前回に引き続き、学校システムの肥大化が学歴インフレ等パイプラインの亀裂を起こしてるって話。漫然と流れに身を任せていたツケ。僕らアフターバブル世代は、戦後で初めて、自分の人生のことを自分で考え自分で創らなきゃいけない時代にいたんだ。そう、僕らにとって「希望」こそがリスクになっていた。

「能力に見合った職に送り出す機能」の不全。→「学歴に見合った職業に就けないリスク」の発生。…こんくらいの学歴持てばこんくらいの職につけるべ、って見通しの消失。卒業さえすれば見通しの職に就けていたかつての時代は、だからこそ学問への求心力もあったという。現代は、勉強なんかしないで就活や就職試験勉強の努力の方が最終的には有利だから、当然学問の意欲は空洞化する。当然レベル下がるわけだ。大学は学問機関じゃなくなってるんだもんな。それでも、よい就職をするために、より「漏れ」のない上級の学校へ入学しようとして、一部の大学や学部で受験競争は激化する。それ以外の平均以下大学へ入った奴らは「大学行っても仕方ないけど大学行かなきゃもっと悪くなる」と考え進学するから、更に大学生の学問レベルは下がる。

「過大な期待を諦めさせる機能」の不全。→「諦める機会がないリスク」の発生。…学校に入学できなければ諦めて他の道を探せた人に対し、無意味に入学させ「希望」を与えてしまったために起こるその後の「絶望」。先送りした諦めに、納得できればいいんだけど、期待切り下げはなかなか困難だという。「大学まで出たのにこんな仕事しか就けないのかよ」って、やっぱ多くの人が思うのだろう。でも、大学で何を学んだかしら?って、疑わないのかな彼らは。結局歪んだ構造だったんだ。「学歴」なんて、もっと早く崩壊していいものだったんじゃないのかな、って思う。 全員で高等ルンペンになればいいのにな。

「階層上昇の機能」の不全。→「階層上昇期待が無くなるリスク」の発生。…「頑張ればいい学校には入れていい会社に入れていい人生が送れる」って定説の崩壊。不安定社会の到来は、「頑張っても報われないから、頑張るのやめよう」って人をたくさん生んだ。「個性」の時代が到来したのだ。そう、バブルまでだったら、登校にも授業にも意味はあったんだ。だけどバブル以降は、不登校も学級崩壊も、むしろ起きて当然なんじゃないかって思う。「将来」が見えないのになんで「現在」を犠牲にできるのかって。
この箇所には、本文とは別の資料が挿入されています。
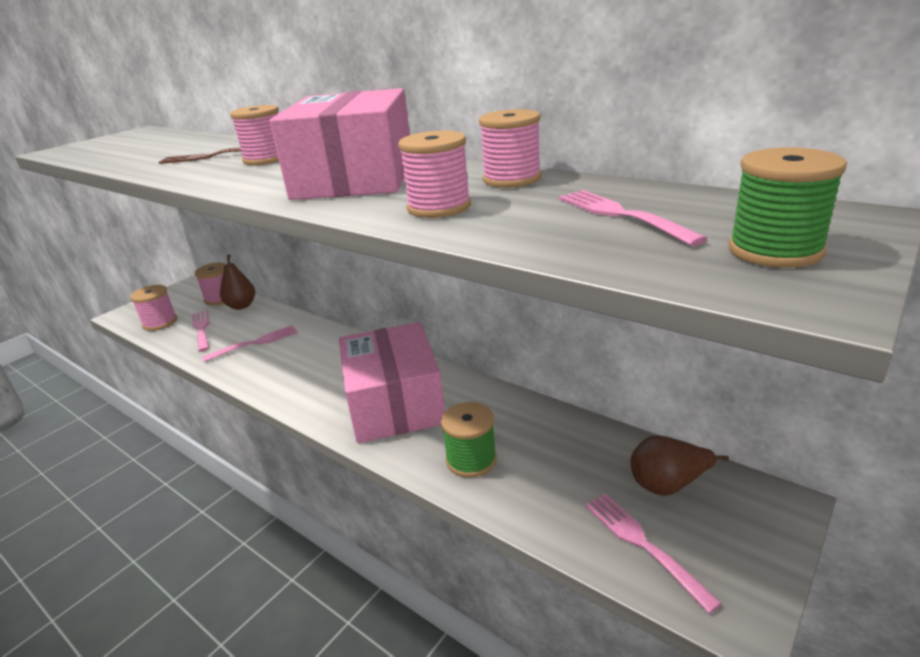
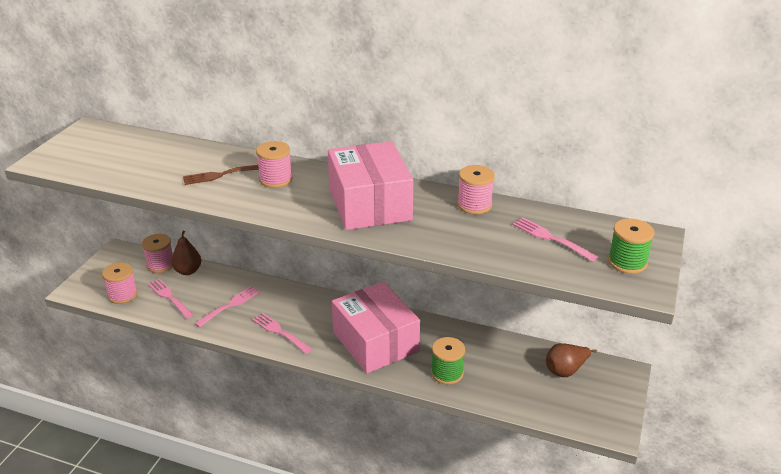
camera: 20 degrees left, 5 degrees up
(439, 207) = (449, 234): pink spool -> none
(644, 545) = (562, 405): pink fork -> pink fork (280, 332)

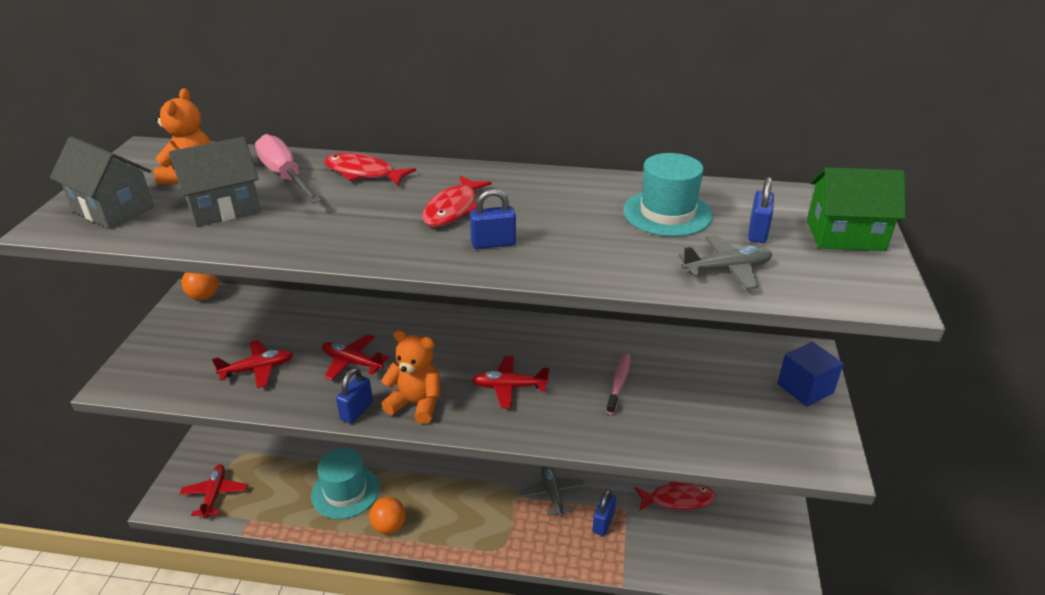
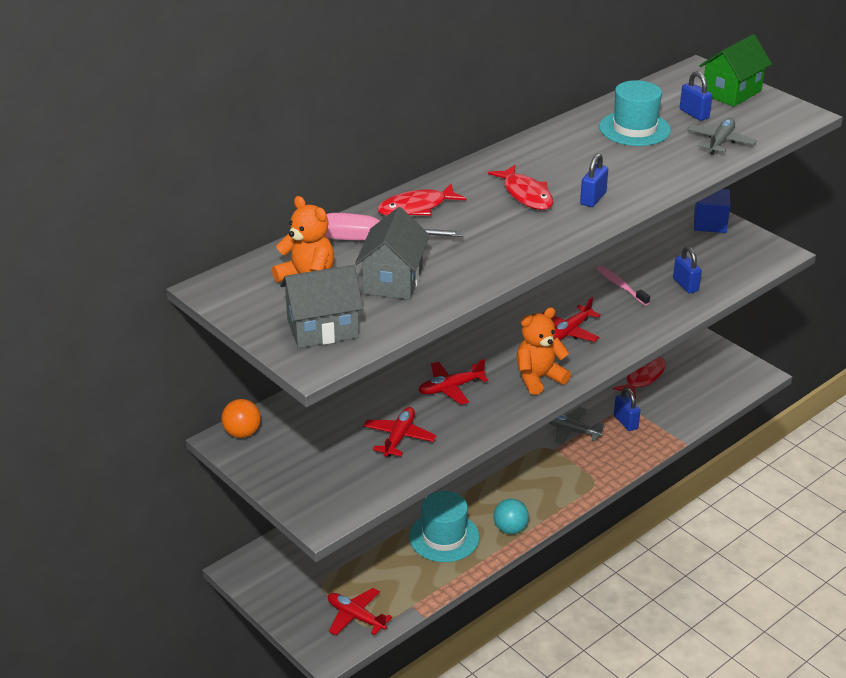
camera: 50 degrees left, 0 degrees up
(356, 411) = (514, 408): blue padlock -> blue padlock (685, 285)
(389, 526) = (510, 529): orange ball -> turquoise ball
現代の子どもたちは「将来についての確実な見通しが持てないまま」「諦める機会がないまま」「過大な期待を持つことを強いられ」「勉強を頑張っても将来豊かに暮らせる見通しがたたない」という状況におかれている。まあイカれたりキレる奴もたまにでてくるのかもしれないな。
「希望」の喪失は、大高中小と徐々にドミノ的崩壊をしていくという。登校という努力が将来報われないことを、多くの子ども達が気付き始めた〈不登校〉。学校の勉強が将来役に立たないことを、多くの子供たちが気付き始めた〈学級崩壊〉。インセンティブディバイドと呼ばれる「意欲格差」〈学力低下〉や、様々な教育問題への入口は結局これではないのだろうか。加えて、個人の自己実現までを「幸福」とみなすようになった社会で増大する「不幸」が起こす更なる「希望」の喪失は、社会の様々な場面で、歪みとなって現れてる。なのに、大消費社会の規制緩和はとどまることを知らない。否応なく、子どもたちは「希望格差社会」に巻き込まれてゆくのだ。

不安定社会の到来が3つの神話を破壊した。「企業」「結婚」「学歴」。かつて「安定」の代名詞だったこの3神話はもう蘇らない。 だけど多くの人々も、そしてtakebonoも、ひとまずこの不安定社会で生きていかなきゃなんない。でも、これを書きながら段々思うようになったんだけど、それでもいいんじゃないかって。だって、高度成長期やバブル以前だったら、間違いなく僕だって「学歴」の下で「企業」に入り「結婚」することに価値を見出して、そしてそう生きていたはずだから。ぞっとするさ。この時代だからこそ、この僕がこの僕で生きてるってこと。この時代だからこそ、あの人があの人で在ることができて、あの人があの人で在ったから、僕が僕で在れるってこと。生まれた時代はやはり自分のものなのだ。探そうぜ、「希望」を。